### Source
+++++

EXCLUSIVE GENERAL LICENSE

2.1
Object - Subject to the terms and conditions of this Agreement, the Licensor hereby grants to Licensee the world-wide and exclusive license to use the WORK and to authorize the use thereof for and in connection with the following purposes:

 
2.1.1
the writing, production, publication, broadcast, distribution, public performance and promotion of the Film throughout the world in all languages and in all distribution markets, including but not limiting to Television, Home Video/DVD, non-theatrical and theatrical markets.

 
2.1.2
the exercise of all Merchandising Rights in respect of the Film and the exercise of all so-called "commercial tie-up" rights (as this expressions is used in the Film and television industry) in respect of the WORK, which include without limitation all rights required for the manufacture, sale and other exploitation of whatsoever nature of goods, souvenirs, products, facilities and commodities of all kinds reproducing, depicting, making reference to or based on or decorated with the title, characters, scenes and incidents of or articles appearing in the WORK or in the Film;

 
(Hereinafter referred to as “GENERAL LICENSE”).

2.2
Term - Subject to provisions of article 2.3 below and to the other terms and conditions of this Agreement, the GENERAL LICENSE granted hereunder shall vest in Licensee upon execution of this Agreement and shall continue for a period of twenty five (25) years.

2.3
Conditions of use - The GENERAL LICENSE is deemed subject to the execution of the following conditions:

 
2.3.1
Gary Rasmussen will be an Executive Producer for the duration of the Film.

+++++

### Stored entries
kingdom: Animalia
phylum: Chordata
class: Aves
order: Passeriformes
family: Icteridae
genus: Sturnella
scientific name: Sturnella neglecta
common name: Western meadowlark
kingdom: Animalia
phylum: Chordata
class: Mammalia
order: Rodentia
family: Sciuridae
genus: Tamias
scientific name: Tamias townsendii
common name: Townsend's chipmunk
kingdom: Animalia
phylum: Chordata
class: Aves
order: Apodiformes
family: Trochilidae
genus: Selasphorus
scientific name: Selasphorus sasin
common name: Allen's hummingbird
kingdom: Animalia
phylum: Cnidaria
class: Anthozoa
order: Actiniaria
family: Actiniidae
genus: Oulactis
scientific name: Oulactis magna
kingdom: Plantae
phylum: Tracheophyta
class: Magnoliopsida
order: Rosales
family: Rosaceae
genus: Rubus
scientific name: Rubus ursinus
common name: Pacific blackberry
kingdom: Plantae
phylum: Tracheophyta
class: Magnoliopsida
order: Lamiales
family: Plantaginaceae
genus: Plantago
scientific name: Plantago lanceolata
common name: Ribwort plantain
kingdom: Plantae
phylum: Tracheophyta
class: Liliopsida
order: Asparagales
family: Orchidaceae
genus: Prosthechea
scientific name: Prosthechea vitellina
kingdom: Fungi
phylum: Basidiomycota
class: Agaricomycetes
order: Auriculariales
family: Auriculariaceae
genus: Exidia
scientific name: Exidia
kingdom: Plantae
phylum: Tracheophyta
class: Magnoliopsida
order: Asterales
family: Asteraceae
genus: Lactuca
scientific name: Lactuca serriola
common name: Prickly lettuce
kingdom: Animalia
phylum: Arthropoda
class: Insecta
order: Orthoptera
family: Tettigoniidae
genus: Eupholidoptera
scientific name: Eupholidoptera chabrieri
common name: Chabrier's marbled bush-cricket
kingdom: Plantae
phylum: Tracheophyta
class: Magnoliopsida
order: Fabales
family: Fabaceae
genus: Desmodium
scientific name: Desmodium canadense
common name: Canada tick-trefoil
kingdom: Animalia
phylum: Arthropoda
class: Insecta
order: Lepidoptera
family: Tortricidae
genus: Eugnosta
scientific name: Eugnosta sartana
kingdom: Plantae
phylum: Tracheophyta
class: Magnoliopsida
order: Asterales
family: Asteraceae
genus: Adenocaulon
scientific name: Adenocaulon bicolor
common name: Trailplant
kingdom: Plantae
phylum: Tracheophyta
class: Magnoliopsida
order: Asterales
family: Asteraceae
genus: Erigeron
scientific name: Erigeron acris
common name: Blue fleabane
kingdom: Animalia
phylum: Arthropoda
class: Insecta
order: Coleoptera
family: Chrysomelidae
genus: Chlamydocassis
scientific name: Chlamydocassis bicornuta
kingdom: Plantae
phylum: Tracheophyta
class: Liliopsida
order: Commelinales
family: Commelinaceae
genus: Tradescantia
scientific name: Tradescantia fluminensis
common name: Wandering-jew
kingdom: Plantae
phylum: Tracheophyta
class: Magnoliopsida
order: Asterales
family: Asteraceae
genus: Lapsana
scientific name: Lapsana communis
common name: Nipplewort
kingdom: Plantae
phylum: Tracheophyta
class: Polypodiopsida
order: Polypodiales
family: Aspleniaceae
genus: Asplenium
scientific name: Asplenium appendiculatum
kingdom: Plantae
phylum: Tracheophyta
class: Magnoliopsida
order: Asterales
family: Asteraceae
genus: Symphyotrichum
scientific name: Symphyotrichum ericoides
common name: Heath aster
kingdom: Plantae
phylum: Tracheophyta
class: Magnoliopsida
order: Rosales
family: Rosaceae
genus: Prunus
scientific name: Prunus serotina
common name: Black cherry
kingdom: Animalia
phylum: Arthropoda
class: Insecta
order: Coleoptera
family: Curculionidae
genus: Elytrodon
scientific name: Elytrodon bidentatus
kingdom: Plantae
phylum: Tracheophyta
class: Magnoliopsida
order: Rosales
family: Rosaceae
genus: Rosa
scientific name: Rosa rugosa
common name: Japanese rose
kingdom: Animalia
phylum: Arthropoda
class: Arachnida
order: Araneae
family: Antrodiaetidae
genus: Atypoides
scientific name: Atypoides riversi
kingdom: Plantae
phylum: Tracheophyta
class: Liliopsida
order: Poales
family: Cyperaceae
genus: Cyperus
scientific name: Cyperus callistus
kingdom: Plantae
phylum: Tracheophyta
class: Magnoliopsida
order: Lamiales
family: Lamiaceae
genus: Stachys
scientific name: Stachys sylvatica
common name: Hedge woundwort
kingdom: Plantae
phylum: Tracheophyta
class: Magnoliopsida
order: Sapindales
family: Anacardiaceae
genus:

+++++

### Exercise instructions
A – In clause 2.1.1 of the license agreement, list every activity that the license covers with respect to the Film.
B – Reproduce word for word the passage of the license agreement that begins with the words containing "(Hereinafter referred to" and ends with "five (25) years.".
The rows have no role in this work.

### Responses to the tasks
A – Writing, production, publication, broadcast, distribution, public performance, and promotion.

B –
(Hereinafter referred to as “GENERAL LICENSE”).

2.2
Term - Subject to provisions of article 2.3 below and to the other terms and conditions of this Agreement, the GENERAL LICENSE granted hereunder shall vest in Licensee upon execution of this Agreement and shall continue for a period of twenty five (25) years.